I have some questions regarding parameter servers and the gradient aggregation performed. My main source is the Dive into Deep Learning book [1]. I assume the BSP model, i.e., we synchronize after each mini-batch. I wasn’t sure whether this belongs to the data science or AI StackExchange community, so I defaulted here…
Figure 12.7.1 on [1] suggests the following approach: Assume batch size 32. If we have one GPU and 128 training data points, each epoch has 4 mini-batches. After every mini-batch, we update our model (i.e. there are 4 updates). Hence, we have to calculate four gradients (one per minibatch).
For the multiple GPUs case, assume two GPUs and 128 training data points. We feed each GPU a mini-batch, let them calculate a gradient, sum them and update our model with the sum. Hence, there are two steps instead of four involved (from a BSP point of view).
My questions are the following:
- Is my described understanding of how parameter servers work correctly? Especially I am not sure if we keep the same batch size of 32 per GPU or if we have to divide the batch size by the number of GPUs.
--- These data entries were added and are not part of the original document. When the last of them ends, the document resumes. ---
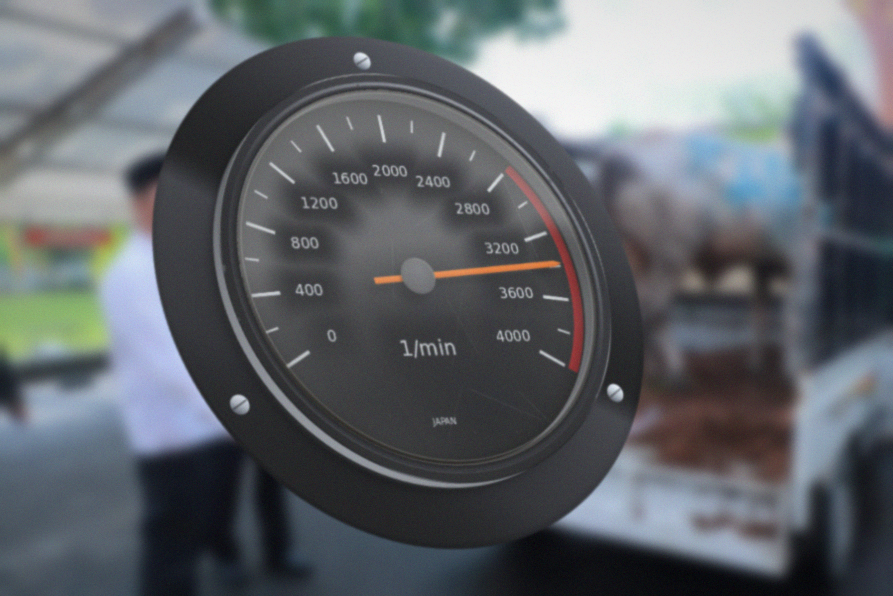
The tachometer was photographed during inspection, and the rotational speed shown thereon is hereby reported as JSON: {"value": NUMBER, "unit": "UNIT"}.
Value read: {"value": 3400, "unit": "rpm"}
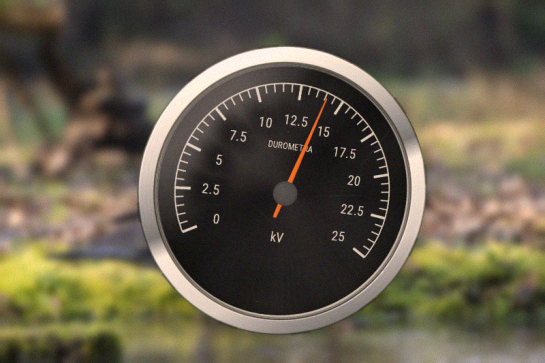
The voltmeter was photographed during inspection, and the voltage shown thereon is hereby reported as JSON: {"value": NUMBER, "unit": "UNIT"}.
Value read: {"value": 14, "unit": "kV"}
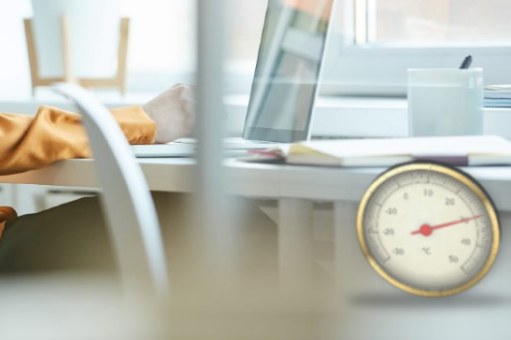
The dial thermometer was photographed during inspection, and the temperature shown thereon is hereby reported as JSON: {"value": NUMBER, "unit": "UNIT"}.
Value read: {"value": 30, "unit": "°C"}
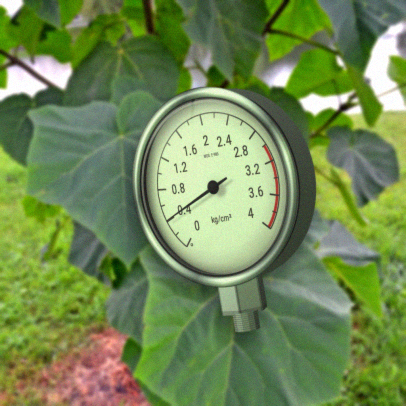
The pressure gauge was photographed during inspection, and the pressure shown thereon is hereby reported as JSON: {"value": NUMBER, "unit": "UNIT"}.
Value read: {"value": 0.4, "unit": "kg/cm²"}
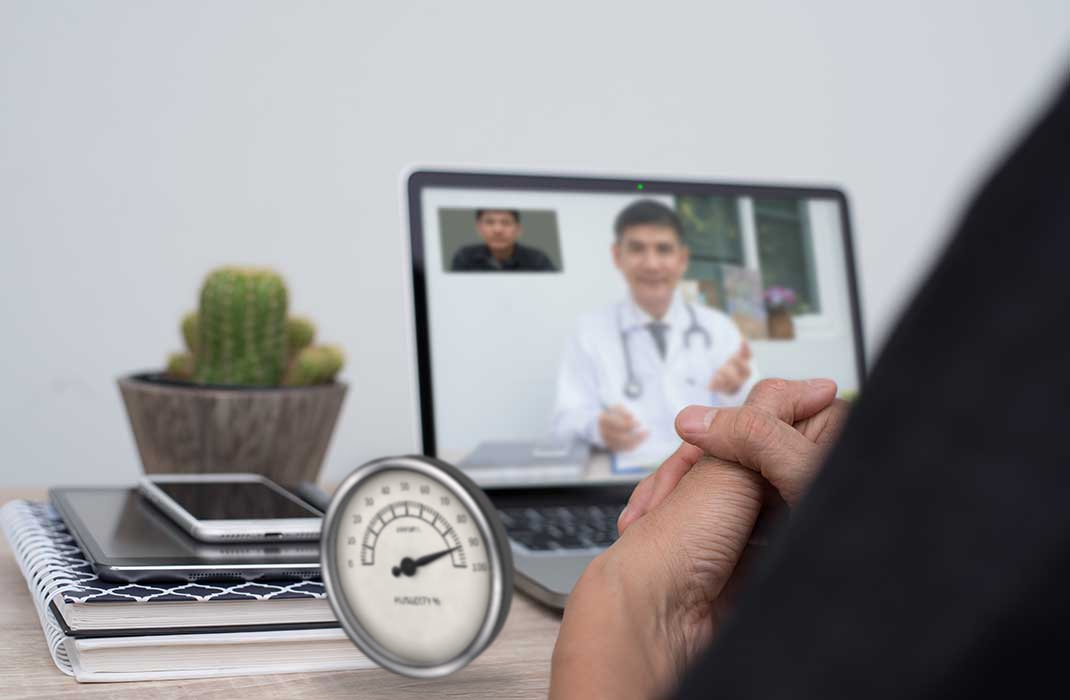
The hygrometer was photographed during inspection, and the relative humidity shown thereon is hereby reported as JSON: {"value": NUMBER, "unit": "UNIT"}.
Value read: {"value": 90, "unit": "%"}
- Why do we sum the gradients instead of averaging them? This is even more confusing to me, as, in the DistributedDataParallel documentation of PyTorch [2], there is the following statement:
When a model is trained on M nodes with batch=N, the gradient will be M times smaller when >compared to the same model trained on a single node with batch=M*N (because the gradients >between different nodes are averaged). You should take this into consideration when you want to >obtain a mathematically equivalent training process compared to the local training counterpart.
There are two things confusing here:
2.1. It states that the gradients are averaged, which does not comply with the D2L book which states that we sum the gradients.
2.2. Until now, I always thought, in mini-batch gradient descent, the loss function (optimization goal) averages the error of the mini-batch data points. Hence, if M nodes run mini-batch gradient descent with batch size N, and we take the average of their gradients, we should receive a number that is in the same order of magnitude as if 1 node runs mini-batch gradient-descent with batch size NM, as the single node averages the error functions of nm data points for the loss function, while with M nodes we just take the average of averages.
I am not sure whether the DistributedDataParallel class of PyTorch can be seen as a parameter server (especially because they even have a guide on how to build a parameter server in PyTorch [3]), but it maps to what is described in the book as a parameter server.
Any help in resolving my confusion is much appreciated. Thank you very much!